Dataset records:
*****

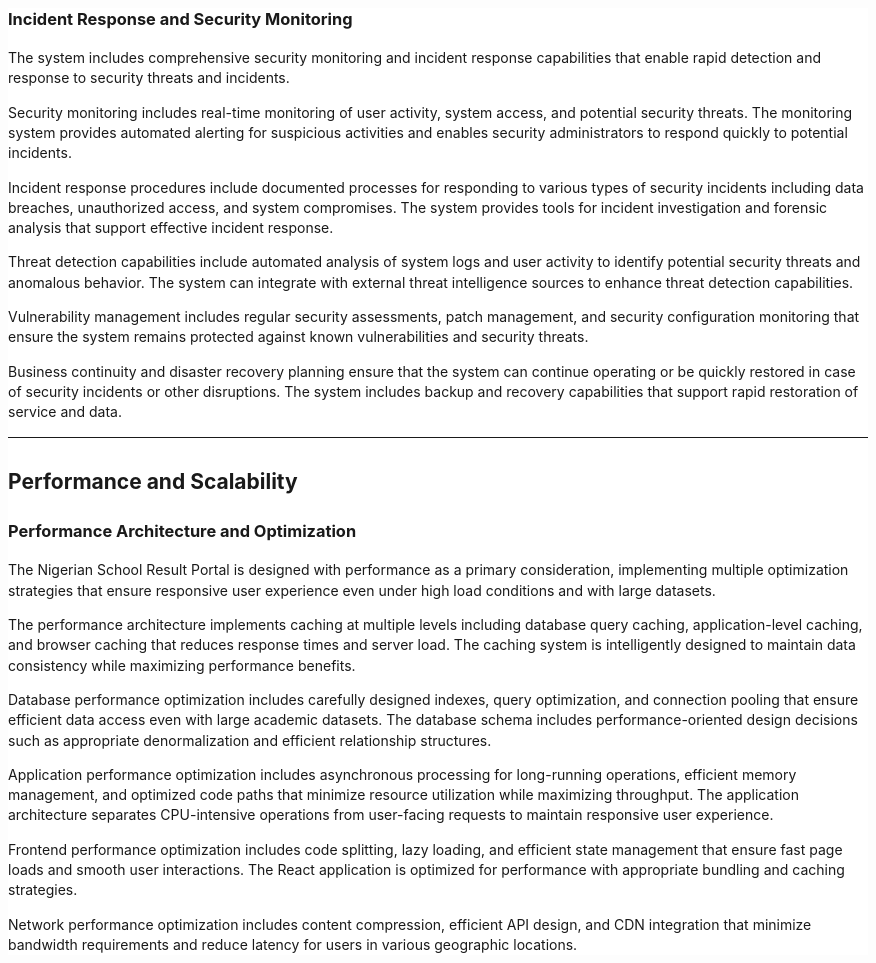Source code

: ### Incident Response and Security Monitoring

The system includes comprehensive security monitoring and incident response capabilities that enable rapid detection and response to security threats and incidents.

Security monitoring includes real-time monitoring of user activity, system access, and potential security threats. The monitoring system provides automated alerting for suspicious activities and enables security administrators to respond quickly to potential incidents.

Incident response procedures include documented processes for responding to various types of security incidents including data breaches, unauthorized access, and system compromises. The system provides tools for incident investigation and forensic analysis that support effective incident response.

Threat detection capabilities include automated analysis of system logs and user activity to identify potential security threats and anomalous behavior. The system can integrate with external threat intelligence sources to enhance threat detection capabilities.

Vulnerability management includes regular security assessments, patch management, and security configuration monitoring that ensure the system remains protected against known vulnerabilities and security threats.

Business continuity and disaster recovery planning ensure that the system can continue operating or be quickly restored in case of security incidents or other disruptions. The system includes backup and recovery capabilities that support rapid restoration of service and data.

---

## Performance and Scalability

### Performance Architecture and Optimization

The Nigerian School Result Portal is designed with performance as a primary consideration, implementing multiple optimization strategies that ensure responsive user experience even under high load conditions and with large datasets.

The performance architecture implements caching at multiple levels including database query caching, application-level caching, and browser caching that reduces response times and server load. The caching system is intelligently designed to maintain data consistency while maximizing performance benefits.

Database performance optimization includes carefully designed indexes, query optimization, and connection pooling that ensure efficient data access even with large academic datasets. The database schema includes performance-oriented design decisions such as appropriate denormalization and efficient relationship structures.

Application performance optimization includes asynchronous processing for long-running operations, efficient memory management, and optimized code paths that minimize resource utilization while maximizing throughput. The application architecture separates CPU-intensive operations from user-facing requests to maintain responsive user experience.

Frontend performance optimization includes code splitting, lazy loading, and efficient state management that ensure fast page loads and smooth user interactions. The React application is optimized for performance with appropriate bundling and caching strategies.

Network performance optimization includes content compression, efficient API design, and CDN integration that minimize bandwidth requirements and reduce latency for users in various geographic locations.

*****

Your objective: Would you restate all of the data above word for word, omitting the pictures?

Answer space:
Source code

: ### Incident Response and Security Monitoring

The system includes comprehensive security monitoring and incident response capabilities that enable rapid detection and response to security threats and incidents.

Security monitoring includes real-time monitoring of user activity, system access, and potential security threats. The monitoring system provides automated alerting for suspicious activities and enables security administrators to respond quickly to potential incidents.

Incident response procedures include documented processes for responding to various types of security incidents including data breaches, unauthorized access, and system compromises. The system provides tools for incident investigation and forensic analysis that support effective incident response.

Threat detection capabilities include automated analysis of system logs and user activity to identify potential security threats and anomalous behavior. The system can integrate with external threat intelligence sources to enhance threat detection capabilities.

Vulnerability management includes regular security assessments, patch management, and security configuration monitoring that ensure the system remains protected against known vulnerabilities and security threats.

Business continuity and disaster recovery planning ensure that the system can continue operating or be quickly restored in case of security incidents or other disruptions. The system includes backup and recovery capabilities that support rapid restoration of service and data.

---

## Performance and Scalability

### Performance Architecture and Optimization

The Nigerian School Result Portal is designed with performance as a primary consideration, implementing multiple optimization strategies that ensure responsive user experience even under high load conditions and with large datasets.

The performance architecture implements caching at multiple levels including database query caching, application-level caching, and browser caching that reduces response times and server load. The caching system is intelligently designed to maintain data consistency while maximizing performance benefits.

Database performance optimization includes carefully designed indexes, query optimization, and connection pooling that ensure efficient data access even with large academic datasets. The database schema includes performance-oriented design decisions such as appropriate denormalization and efficient relationship structures.

Application performance optimization includes asynchronous processing for long-running operations, efficient memory management, and optimized code paths that minimize resource utilization while maximizing throughput. The application architecture separates CPU-intensive operations from user-facing requests to maintain responsive user experience.

Frontend performance optimization includes code splitting, lazy loading, and efficient state management that ensure fast page loads and smooth user interactions. The React application is optimized for performance with appropriate bundling and caching strategies.

Network performance optimization includes content compression, efficient API design, and CDN integration that minimize bandwidth requirements and reduce latency for users in various geographic locations.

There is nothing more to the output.